Last edited by mkkot (2016-11-27 11:24:08)
Offline
Unless you changed it from the default, on Arch Linux /bin/sh is actually a symbolic link to /bin/bash. When you copied it to /tmp/cwiczenia, you actually copied /bin/bash (you may notice the version string in the prompt matching the version of bash).
And it turns out that bash seems to drop all UIDs/GIDs other than the real ones, and your experiment fails.

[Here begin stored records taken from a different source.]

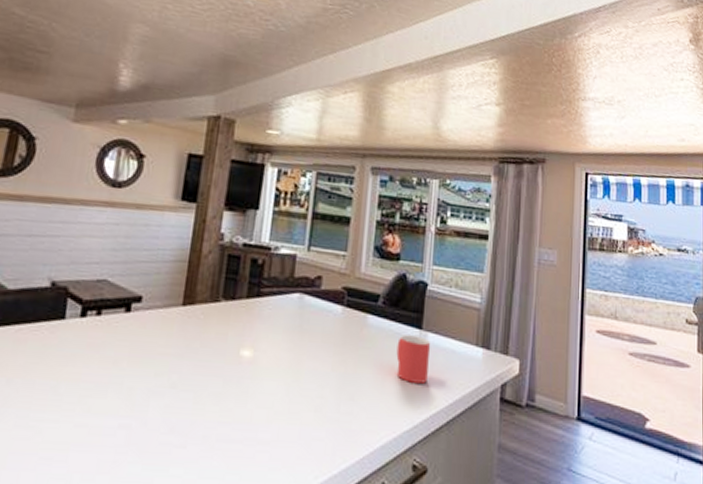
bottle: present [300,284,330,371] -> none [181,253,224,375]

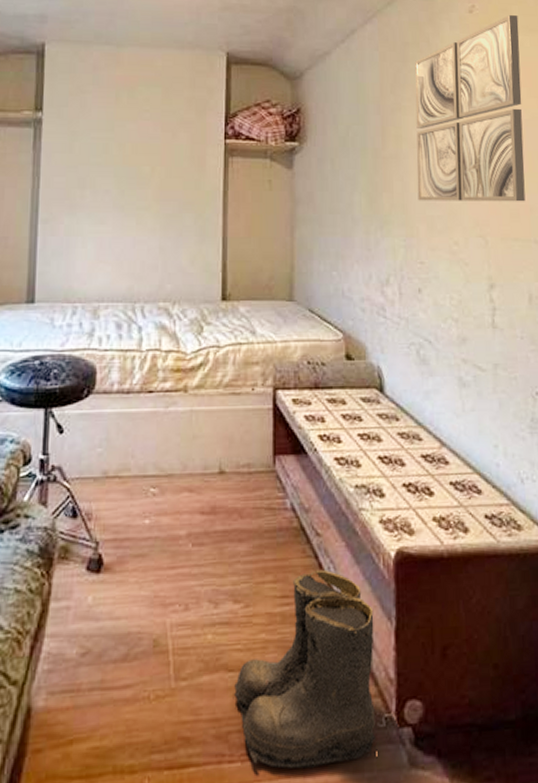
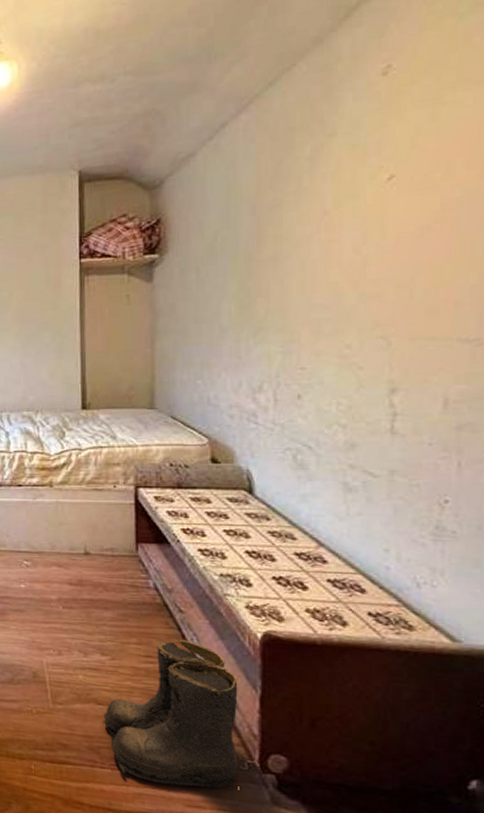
wall art: present [415,15,526,202] -> none [300,66,457,304]

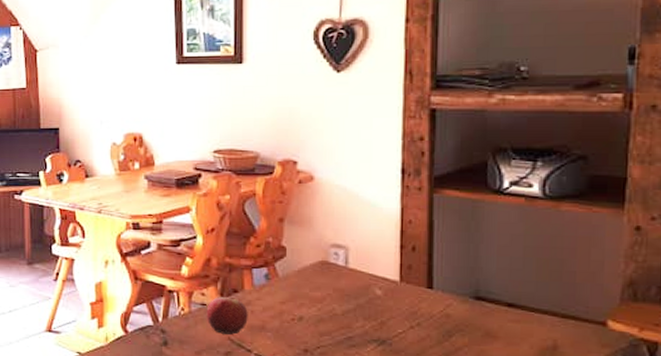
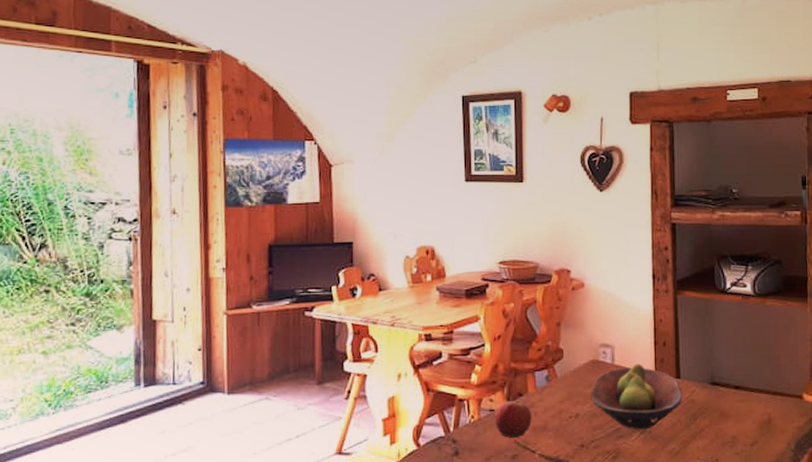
fruit bowl: none [316,268,435,342] -> present [589,363,683,430]

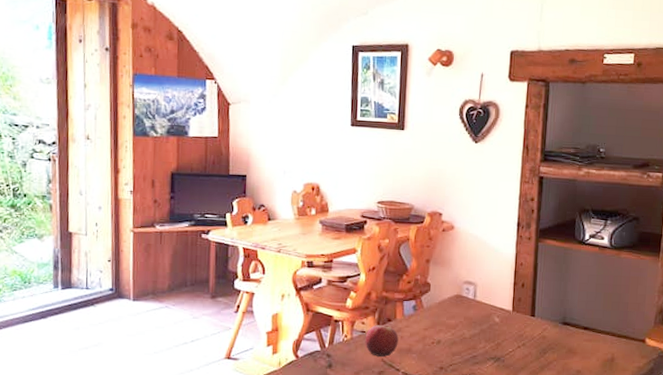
fruit bowl: present [589,363,683,430] -> none [451,301,536,359]

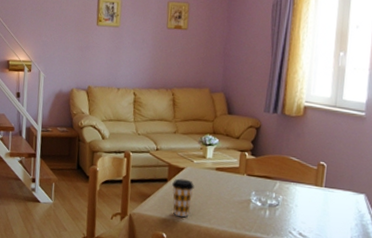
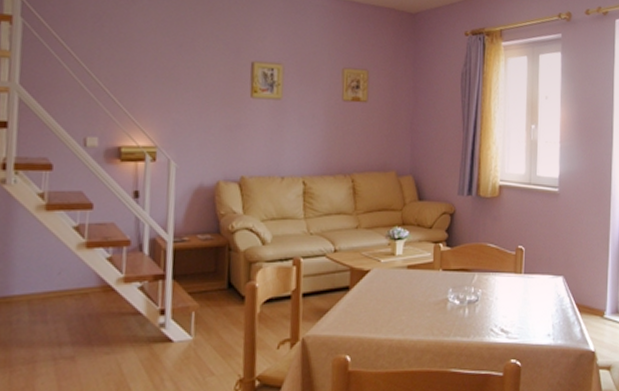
coffee cup: present [172,178,194,217] -> none [356,284,383,331]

If you had done the whole thing with a POSIX-compatible shell (e.g. dash), you would see something like this:
$ id
uid=1001(kinia) gid=1001(kinia) euid=1000(mk) egid=1000(mk) groups=1000(mk),...
$ whois
mk
Last edited by ayekat (2016-11-26 15:57:46)
Offline
Ok, that explains a lot! Thank you. I thought that there must be some non-standard security enhancement which doesn't allow me to do what I want and I was right about it.